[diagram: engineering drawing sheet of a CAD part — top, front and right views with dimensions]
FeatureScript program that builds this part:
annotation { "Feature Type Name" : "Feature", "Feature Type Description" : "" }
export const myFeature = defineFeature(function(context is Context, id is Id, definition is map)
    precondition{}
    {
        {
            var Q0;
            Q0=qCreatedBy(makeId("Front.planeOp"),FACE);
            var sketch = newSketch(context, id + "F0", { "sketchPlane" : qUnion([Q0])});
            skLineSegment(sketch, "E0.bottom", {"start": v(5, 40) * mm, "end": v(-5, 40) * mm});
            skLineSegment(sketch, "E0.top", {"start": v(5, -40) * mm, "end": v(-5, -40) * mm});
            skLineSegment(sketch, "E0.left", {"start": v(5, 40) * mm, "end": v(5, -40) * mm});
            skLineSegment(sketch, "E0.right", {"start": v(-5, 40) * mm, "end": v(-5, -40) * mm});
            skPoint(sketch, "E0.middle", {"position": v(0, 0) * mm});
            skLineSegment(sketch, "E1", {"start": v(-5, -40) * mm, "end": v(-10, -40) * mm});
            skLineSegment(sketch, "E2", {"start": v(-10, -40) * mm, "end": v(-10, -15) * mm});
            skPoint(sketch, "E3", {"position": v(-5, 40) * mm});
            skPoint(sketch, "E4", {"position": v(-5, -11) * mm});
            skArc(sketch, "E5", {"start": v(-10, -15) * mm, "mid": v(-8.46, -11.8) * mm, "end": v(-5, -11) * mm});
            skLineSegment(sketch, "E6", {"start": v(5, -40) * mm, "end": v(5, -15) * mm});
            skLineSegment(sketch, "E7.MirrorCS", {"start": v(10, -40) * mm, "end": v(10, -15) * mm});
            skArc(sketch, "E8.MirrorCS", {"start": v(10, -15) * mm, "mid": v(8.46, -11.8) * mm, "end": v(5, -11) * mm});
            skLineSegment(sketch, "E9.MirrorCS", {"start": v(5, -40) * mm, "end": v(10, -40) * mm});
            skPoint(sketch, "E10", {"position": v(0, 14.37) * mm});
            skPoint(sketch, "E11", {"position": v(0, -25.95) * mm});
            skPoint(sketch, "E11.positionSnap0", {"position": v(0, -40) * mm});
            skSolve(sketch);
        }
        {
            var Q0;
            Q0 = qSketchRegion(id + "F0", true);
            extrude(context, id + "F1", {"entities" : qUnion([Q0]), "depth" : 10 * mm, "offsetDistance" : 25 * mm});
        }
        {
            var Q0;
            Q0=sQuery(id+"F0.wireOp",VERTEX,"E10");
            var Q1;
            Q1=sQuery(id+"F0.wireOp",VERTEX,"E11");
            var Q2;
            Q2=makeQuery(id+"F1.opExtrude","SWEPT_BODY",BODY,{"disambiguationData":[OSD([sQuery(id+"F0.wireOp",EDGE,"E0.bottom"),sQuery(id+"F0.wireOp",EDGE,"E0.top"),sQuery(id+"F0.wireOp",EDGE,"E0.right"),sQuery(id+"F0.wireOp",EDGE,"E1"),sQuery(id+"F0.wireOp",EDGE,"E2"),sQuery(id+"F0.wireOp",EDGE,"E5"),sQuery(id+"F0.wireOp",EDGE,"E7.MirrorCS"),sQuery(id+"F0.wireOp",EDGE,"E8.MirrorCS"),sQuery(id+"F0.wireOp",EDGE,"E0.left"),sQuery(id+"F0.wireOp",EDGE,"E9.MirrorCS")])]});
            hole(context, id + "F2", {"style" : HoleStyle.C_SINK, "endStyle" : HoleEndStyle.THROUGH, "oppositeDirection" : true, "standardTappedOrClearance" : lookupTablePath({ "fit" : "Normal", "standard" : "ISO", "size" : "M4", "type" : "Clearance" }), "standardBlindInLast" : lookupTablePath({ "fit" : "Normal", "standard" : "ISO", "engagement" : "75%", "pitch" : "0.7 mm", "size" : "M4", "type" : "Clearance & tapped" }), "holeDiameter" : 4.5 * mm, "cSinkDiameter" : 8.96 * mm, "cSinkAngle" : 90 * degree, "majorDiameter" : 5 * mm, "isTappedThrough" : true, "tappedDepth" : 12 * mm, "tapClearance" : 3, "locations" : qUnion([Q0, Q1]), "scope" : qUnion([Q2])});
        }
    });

TASK GOAL:
Please present the lines above, from the start of the records through the line holding "var sketch = newSketch(context, id", inclusive, as a numbered list with blank lines left out.

FULL OUTPUT:
1. [diagram: engineering drawing sheet of a CAD part — top, front and right views with dimensions]
2. FeatureScript program that builds this part:
3. annotation { "Feature Type Name" : "Feature", "Feature Type Description" : "" }
4. export const myFeature = defineFeature(function(context is Context, id is Id, definition is map)
5.     precondition{}
6.     {
7.         {
8.             var Q0;
9.             Q0=qCreatedBy(makeId("Front.planeOp"),FACE);
10.             var sketch = newSketch(context, id + "F0", { "sketchPlane" : qUnion([Q0])});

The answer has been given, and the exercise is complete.